WHAT YOU HAVE TO DO: Below are some entries. Repeat exactly the lines from the one with "Criando uma experiência de Unboxing" through the one with "샤오미 레드미 패드2 프로 3.0.301.0.WPWMIXM 업데", and only those.

[Saved data entries]
- - - - -
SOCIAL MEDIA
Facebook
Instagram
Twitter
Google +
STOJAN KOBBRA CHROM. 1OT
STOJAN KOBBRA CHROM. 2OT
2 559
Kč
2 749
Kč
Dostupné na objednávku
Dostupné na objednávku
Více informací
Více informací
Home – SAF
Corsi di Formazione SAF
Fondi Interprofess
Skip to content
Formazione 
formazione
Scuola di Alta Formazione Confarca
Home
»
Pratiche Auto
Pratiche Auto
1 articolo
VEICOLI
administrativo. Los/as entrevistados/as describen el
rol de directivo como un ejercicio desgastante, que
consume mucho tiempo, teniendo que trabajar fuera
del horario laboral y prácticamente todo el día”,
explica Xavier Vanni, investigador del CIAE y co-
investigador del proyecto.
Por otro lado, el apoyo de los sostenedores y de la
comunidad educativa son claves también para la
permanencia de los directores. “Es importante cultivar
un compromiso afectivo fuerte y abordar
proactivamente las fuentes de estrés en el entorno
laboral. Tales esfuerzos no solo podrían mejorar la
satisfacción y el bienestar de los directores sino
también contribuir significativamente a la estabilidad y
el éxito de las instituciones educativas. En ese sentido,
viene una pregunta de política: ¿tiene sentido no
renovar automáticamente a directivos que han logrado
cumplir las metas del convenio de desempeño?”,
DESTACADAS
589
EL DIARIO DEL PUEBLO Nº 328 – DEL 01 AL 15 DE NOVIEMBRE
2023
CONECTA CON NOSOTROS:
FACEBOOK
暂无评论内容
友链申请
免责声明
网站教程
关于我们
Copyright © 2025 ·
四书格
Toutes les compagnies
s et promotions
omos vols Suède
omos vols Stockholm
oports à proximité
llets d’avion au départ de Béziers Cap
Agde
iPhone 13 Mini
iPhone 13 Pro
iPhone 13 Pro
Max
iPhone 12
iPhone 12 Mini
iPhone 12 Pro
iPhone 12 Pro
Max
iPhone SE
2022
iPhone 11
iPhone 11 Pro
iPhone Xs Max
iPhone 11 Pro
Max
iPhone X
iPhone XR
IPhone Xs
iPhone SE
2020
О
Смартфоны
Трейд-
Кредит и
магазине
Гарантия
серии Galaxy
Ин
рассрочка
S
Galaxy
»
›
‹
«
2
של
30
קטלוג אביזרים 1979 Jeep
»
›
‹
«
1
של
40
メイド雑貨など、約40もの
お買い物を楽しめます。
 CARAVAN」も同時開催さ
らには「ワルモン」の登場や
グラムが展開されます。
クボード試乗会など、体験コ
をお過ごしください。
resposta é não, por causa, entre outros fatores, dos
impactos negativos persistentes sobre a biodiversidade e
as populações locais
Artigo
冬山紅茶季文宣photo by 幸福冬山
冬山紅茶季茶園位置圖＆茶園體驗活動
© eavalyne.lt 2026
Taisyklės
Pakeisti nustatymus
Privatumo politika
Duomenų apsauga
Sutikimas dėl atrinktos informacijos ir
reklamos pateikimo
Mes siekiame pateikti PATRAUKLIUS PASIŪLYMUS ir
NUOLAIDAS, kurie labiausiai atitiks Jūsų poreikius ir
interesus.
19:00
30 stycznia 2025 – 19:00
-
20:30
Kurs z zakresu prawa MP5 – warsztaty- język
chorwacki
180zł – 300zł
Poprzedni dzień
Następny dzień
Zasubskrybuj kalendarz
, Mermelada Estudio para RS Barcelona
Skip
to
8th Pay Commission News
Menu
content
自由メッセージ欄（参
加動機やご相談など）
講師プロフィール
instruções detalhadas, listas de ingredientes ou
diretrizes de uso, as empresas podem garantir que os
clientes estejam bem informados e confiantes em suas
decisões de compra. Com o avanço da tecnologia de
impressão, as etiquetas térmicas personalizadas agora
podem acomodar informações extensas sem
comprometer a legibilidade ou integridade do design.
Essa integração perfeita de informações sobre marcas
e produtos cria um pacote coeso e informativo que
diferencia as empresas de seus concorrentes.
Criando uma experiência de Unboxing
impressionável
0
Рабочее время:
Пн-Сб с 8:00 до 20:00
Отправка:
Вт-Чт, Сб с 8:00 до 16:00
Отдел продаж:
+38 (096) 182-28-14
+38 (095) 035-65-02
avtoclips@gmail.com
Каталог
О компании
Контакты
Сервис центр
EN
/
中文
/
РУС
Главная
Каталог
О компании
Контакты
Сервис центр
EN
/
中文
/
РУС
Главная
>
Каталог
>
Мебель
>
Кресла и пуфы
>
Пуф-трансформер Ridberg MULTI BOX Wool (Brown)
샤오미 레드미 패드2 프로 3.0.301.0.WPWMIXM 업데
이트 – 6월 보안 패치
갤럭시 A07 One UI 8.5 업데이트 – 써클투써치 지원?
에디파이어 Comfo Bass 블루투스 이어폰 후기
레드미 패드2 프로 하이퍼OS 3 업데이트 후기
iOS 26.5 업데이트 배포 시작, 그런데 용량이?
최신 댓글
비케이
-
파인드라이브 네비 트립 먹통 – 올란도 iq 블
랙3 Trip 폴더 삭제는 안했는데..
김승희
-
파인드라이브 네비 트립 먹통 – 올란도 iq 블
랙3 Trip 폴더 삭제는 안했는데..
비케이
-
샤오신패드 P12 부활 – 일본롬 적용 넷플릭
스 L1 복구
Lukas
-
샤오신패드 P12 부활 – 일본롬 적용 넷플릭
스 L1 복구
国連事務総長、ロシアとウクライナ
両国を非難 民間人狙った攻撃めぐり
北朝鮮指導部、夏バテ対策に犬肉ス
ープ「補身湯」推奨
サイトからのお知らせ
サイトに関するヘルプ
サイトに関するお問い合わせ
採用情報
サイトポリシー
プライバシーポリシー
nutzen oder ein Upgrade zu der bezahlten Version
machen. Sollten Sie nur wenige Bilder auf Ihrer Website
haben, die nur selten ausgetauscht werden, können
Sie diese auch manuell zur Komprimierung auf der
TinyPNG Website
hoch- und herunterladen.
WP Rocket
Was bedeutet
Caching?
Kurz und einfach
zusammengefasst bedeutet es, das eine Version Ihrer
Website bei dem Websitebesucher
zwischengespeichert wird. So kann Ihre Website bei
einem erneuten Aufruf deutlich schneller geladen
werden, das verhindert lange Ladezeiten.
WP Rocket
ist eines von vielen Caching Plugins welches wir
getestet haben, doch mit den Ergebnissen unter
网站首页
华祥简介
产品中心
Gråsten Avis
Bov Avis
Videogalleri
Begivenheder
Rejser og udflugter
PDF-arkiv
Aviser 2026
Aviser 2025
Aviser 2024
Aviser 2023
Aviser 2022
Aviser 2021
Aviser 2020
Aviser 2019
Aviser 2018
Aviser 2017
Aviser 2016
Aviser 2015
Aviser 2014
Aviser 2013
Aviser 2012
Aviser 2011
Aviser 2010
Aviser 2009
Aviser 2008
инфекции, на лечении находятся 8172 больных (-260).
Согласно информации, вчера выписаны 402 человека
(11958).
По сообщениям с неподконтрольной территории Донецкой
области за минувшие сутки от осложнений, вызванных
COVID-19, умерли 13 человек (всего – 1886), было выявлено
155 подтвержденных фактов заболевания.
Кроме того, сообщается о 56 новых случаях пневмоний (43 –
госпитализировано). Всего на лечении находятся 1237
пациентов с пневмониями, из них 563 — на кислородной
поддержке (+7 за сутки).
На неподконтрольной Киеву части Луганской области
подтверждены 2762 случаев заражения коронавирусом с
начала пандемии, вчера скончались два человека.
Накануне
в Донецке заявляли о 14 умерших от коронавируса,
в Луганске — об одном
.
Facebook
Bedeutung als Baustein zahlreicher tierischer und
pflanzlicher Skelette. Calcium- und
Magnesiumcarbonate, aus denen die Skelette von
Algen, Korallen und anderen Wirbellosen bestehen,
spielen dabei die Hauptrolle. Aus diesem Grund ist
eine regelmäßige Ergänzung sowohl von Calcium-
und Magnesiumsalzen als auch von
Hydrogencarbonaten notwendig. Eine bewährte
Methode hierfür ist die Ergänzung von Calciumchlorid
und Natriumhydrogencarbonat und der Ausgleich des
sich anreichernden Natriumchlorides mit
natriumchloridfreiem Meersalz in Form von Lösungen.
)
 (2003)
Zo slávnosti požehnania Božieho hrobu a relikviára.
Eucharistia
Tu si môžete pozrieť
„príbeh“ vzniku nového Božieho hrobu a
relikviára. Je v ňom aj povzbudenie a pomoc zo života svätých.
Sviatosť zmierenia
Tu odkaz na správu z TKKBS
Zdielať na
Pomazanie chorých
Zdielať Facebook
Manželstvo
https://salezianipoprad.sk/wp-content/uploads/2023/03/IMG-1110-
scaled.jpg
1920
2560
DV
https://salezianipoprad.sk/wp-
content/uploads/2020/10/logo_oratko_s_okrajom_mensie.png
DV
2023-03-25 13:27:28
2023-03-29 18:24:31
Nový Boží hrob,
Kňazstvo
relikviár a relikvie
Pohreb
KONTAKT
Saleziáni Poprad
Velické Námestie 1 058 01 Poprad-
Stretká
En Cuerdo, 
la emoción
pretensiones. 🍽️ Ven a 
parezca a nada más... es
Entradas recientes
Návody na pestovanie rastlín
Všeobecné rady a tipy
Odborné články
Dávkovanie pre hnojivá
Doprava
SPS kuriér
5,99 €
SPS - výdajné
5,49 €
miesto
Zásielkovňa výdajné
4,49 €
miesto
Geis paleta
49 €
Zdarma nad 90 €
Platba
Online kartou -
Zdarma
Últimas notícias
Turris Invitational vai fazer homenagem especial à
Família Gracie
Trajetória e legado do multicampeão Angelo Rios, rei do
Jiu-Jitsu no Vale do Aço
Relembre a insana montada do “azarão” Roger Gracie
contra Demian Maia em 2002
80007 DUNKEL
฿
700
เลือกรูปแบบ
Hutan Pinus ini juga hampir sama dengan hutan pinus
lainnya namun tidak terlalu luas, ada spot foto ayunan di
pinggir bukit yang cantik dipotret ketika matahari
- - - - -
WRITTEN ANSWER:
Criando uma experiência de Unboxing
impressionável
0
Рабочее время:
Пн-Сб с 8:00 до 20:00
Отправка:
Вт-Чт, Сб с 8:00 до 16:00
Отдел продаж:
+38 (096) 182-28-14
+38 (095) 035-65-02
avtoclips@gmail.com
Каталог
О компании
Контакты
Сервис центр
EN
/
中文
/
РУС
Главная
Каталог
О компании
Контакты
Сервис центр
EN
/
中文
/
РУС
Главная
>
Каталог
>
Мебель
>
Кресла и пуфы
>
Пуф-трансформер Ridberg MULTI BOX Wool (Brown)
샤오미 레드미 패드2 프로 3.0.301.0.WPWMIXM 업데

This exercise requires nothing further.